Speaker: Peter M. Chen, University of Michigan
Date: February 12, 1998
Transparent, Low-Overhead Recovery for Distributed Applications
Reliable main memory enables a simple model for distributed computing,which we call Messages in Local Transactions (MLT). A local transaction in the MLT model may update memory, send messages, and receive messages. By performing a set of these operations atomically and durably, the transaction mechanism keeps the message and local state consistent. Like other recovery schemes, MLT ensures that process failures always recover to a globally consistent state. However, MLT suffers from none of the drawbacks of other recovery schemes. Surviving processes are not involved in recovery (i.e. no roll back); processes do not coordinate or send extra messages during normal operation; and applications can be non-deterministic. We have implemented MLT as an extension to Vista (Vistagrams), and it adds negligible overhead to an existing protocol.

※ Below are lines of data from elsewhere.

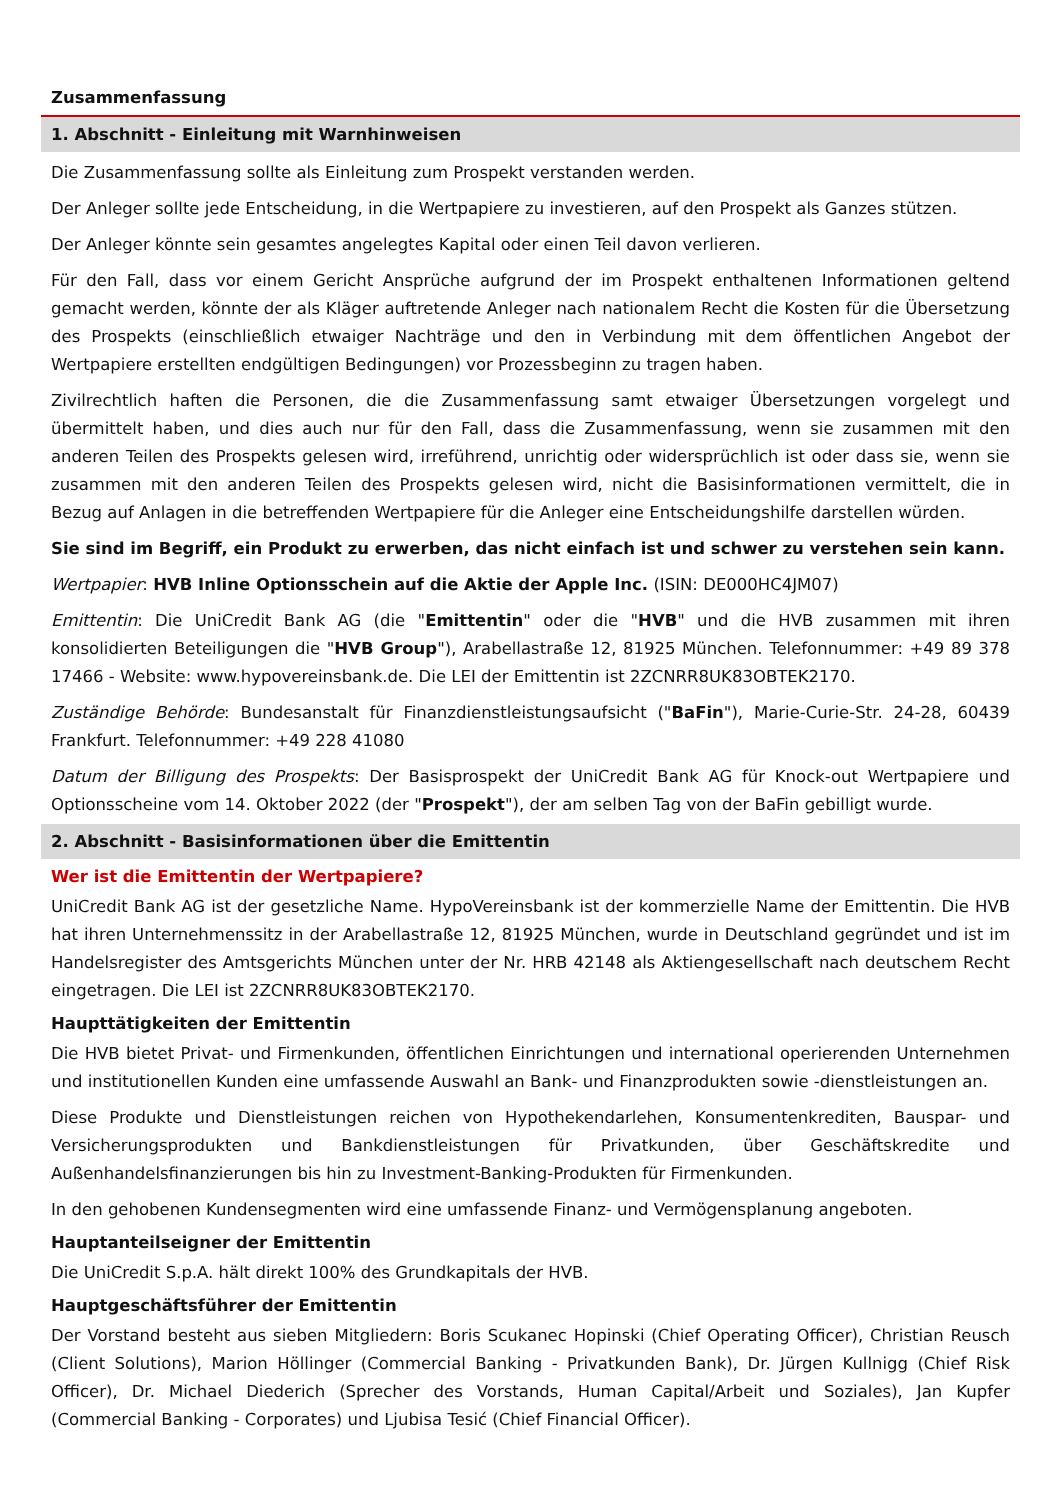Zusammenfassung
1. Abschnitt - Einleitung mit Warnhinweisen
Die Zusammenfassung sollte als Einleitung zum Prospekt verstanden werden.
Der Anleger sollte jede Entscheidung, in die Wertpapiere zu investieren, auf den Prospekt als Ganzes stützen.
Der Anleger könnte sein gesamtes angelegtes Kapital oder einen Teil davon verlieren.
Für den Fall, dass vor einem Gericht Ansprüche aufgrund der im Prospekt enthaltenen Informationen geltend gemacht werden, könnte der als Kläger auftretende Anleger nach nationalem Recht die Kosten für die Übersetzung des Prospekts (einschließlich etwaiger Nachträge und den in Verbindung mit dem öffentlichen Angebot der Wertpapiere erstellten endgültigen Bedingungen) vor Prozessbeginn zu tragen haben.
Zivilrechtlich haften die Personen, die die Zusammenfassung samt etwaiger Übersetzungen vorgelegt und übermittelt haben, und dies auch nur für den Fall, dass die Zusammenfassung, wenn sie zusammen mit den anderen Teilen des Prospekts gelesen wird, irreführend, unrichtig oder widersprüchlich ist oder dass sie, wenn sie zusammen mit den anderen Teilen des Prospekts gelesen wird, nicht die Basisinformationen vermittelt, die in Bezug auf Anlagen in die betreffenden Wertpapiere für die Anleger eine Entscheidungshilfe darstellen würden.
Sie sind im Begriff, ein Produkt zu erwerben, das nicht einfach ist und schwer zu verstehen sein kann.
Wertpapier: HVB Inline Optionsschein auf die Aktie der Apple Inc. (ISIN: DE000HC4JM07)
Emittentin: Die UniCredit Bank AG (die "Emittentin" oder die "HVB" und die HVB zusammen mit ihren konsolidierten Beteiligungen die "HVB Group"), Arabellastraße 12, 81925 München. Telefonnummer: +49 89 378 17466 - Website: www.hypovereinsbank.de. Die LEI der Emittentin ist 2ZCNRR8UK83OBTEK2170.
Zuständige Behörde: Bundesanstalt für Finanzdienstleistungsaufsicht ("BaFin"), Marie-Curie-Str. 24-28, 60439 Frankfurt. Telefonnummer: +49 228 41080
Datum der Billigung des Prospekts: Der Basisprospekt der UniCredit Bank AG für Knock-out Wertpapiere und Optionsscheine vom 14. Oktober 2022 (der "Prospekt"), der am selben Tag von der BaFin gebilligt wurde.
2. Abschnitt - Basisinformationen über die Emittentin
Wer ist die Emittentin der Wertpapiere?
UniCredit Bank AG ist der gesetzliche Name. HypoVereinsbank ist der kommerzielle Name der Emittentin. Die HVB hat ihren Unternehmenssitz in der Arabellastraße 12, 81925 München, wurde in Deutschland gegründet und ist im Handelsregister des Amtsgerichts München unter der Nr. HRB 42148 als Aktiengesellschaft nach deutschem Recht eingetragen. Die LEI ist 2ZCNRR8UK83OBTEK2170.
Haupttätigkeiten der Emittentin
Die HVB bietet Privat- und Firmenkunden, öffentlichen Einrichtungen und international operierenden Unternehmen und institutionellen Kunden eine umfassende Auswahl an Bank- und Finanzprodukten sowie -dienstleistungen an.
Diese Produkte und Dienstleistungen reichen von Hypothekendarlehen, Konsumentenkrediten, Bauspar- und Versicherungsprodukten und Bankdienstleistungen für Privatkunden, über Geschäftskredite und Außenhandelsfinanzierungen bis hin zu Investment-Banking-Produkten für Firmenkunden.
In den gehobenen Kundensegmenten wird eine umfassende Finanz- und Vermögensplanung angeboten.
Hauptanteilseigner der Emittentin
Die UniCredit S.p.A. hält direkt 100% des Grundkapitals der HVB.
Hauptgeschäftsführer der Emittentin
Der Vorstand besteht aus sieben Mitgliedern: Boris Scukanec Hopinski (Chief Operating Officer), Christian Reusch (Client Solutions), Marion Höllinger (Commercial Banking - Privatkunden Bank), Dr. Jürgen Kullnigg (Chief Risk Officer), Dr. Michael Diederich (Sprecher des Vorstands, Human Capital/Arbeit und Soziales), Jan Kupfer (Commercial Banking - Corporates) und Ljubisa Tesić (Chief Financial Officer).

I also describe a checkpointing library (Free Checking) built on top of Vista and Vistagrams. Free Checking maps the entire process state (address space and registers) into Vista. By linking with the Free Checking library, an application becomes recoverable with few source code changes and little run-time overhead.
Bio: Peter M. Chen received a B.S. in Electrical Engineering from the Pennsylvania State University in 1987 and a M.S. and Ph.D. in Computer Science from the University of California at Berkeley in 1989 and 1992.
He is currently an Assistant Professor in the Department of Electrical Engineering and Computer Science at the University of Michigan at Ann Arbor. His research interests include operating systems, databases, and distributed systems and focus on improving the performance and reliability of computer storage systems.